The pg_mooncake extension

The pg_mooncake extension enables fast analytic workloads in Postgres by adding native columnstore tables and vectorized execution (DuckDB).

Columnstore tables improve analytical queries by storing data vertically, enabling compression and efficient column-specific retrieval with vectorized execution.

pg_mooncake columnstore tables are designed so that only metadata is stored in Postgres, while data is stored in an object store as Parquet files with Icebergor Delta Lake metadata.

Queries on pg_mooncake columnstore tables are executed by DuckDB.

The extension is maintained by Mooncake Labs.

Try it on Neon!

Neon is Serverless Postgres built for the cloud. Explore Postgres features and functions in our user-friendly SQL editor. Sign up for a free account to get started.

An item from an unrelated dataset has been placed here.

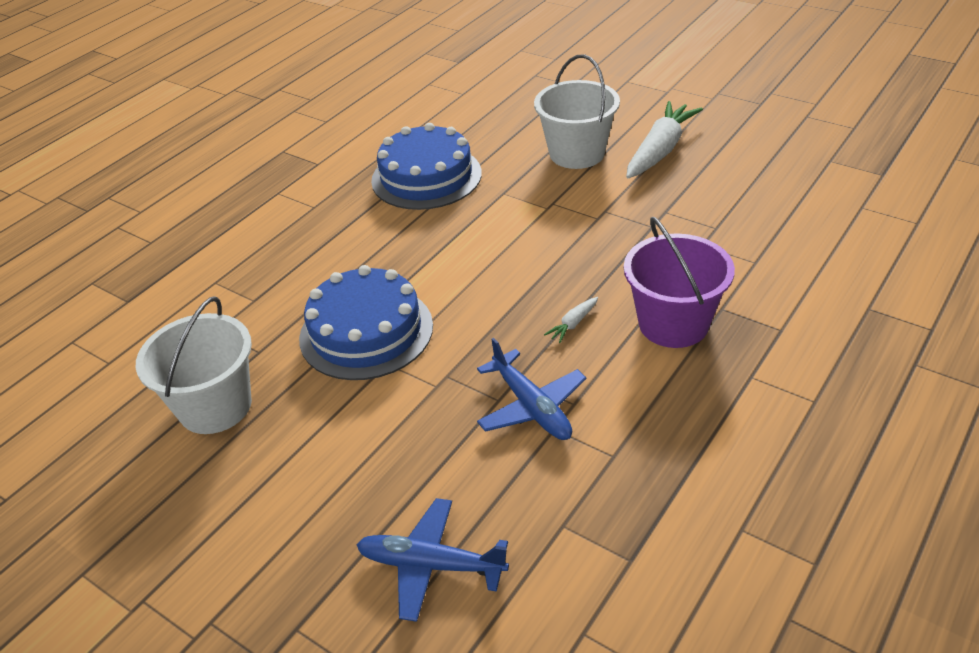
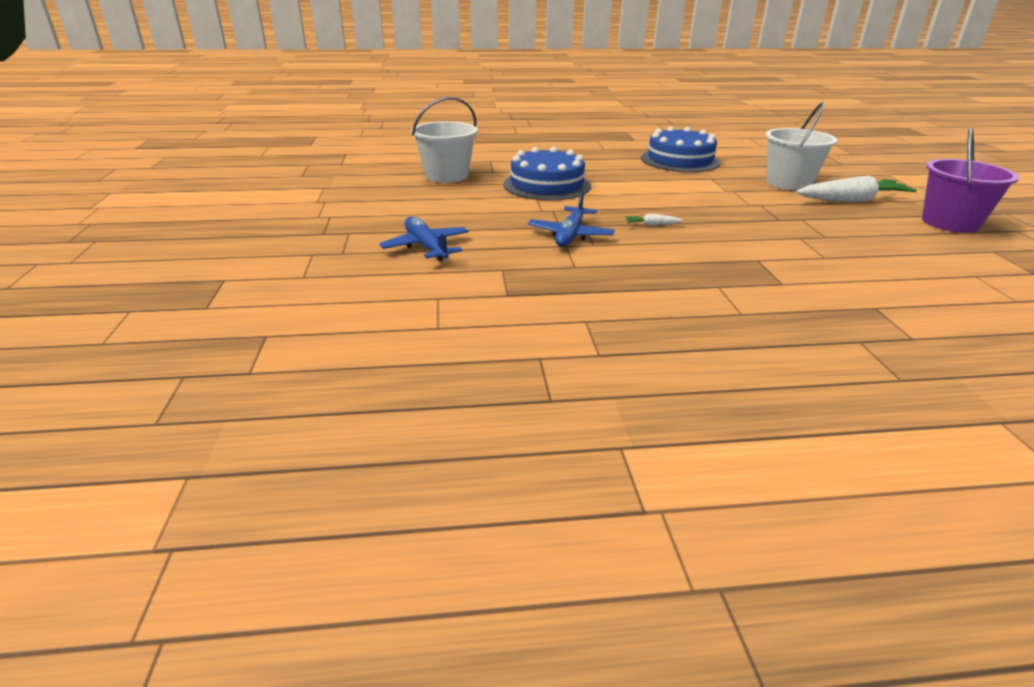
camera: 45 degrees right, 10 degrees down
(673, 324) = (712, 250): purple bucket -> purple bucket (950, 223)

You can create and use pg_mooncake columnstore tables like regular Postgres heap tables to run:

Transactional INSERT, SELECT, UPDATE, DELETE, and COPY operations
Joins with regular Postgres tables

In addition, you can:

Load Parquet, CSV, and JSON files into columnstore tables
Load Hugging Face datasets
Run DuckDB specific aggregate functions like approx_count_distinct
Read existing Iceberg and Delta Lake tables
Write Delta Lake tables from Postgres tables

note

pg_mooncake is an open-source extension for Postgres that can be installed on any Neon Project using the instructions below.

Use cases for pg_mooncake

pg_mooncake supports several use cases, including:

Analytics on Postgres data
Time Series & Log Analytics
Exporting Postgres tables to your Lake or Lakehouse
Querying and updating existing Lakehouse tables and Parquet files directly in Postgres

This guide provides a quickstart to the pg_mooncake extension.

Enable the extension
note
The pg_mooncake extension is currently in Beta and classified as experimental in Neon. A separate, dedicated Neon project is recommended when using an extension that is still in Beta. For additional guidance, see Experimental extensions.
While the pg_mooncake extension is in Beta, you need to explicitly allow it to be used on Neon before you can install it. To do so, connect to your Neon database via an SQL client like psql or the Neon SQL Editor and run the SET command shown below.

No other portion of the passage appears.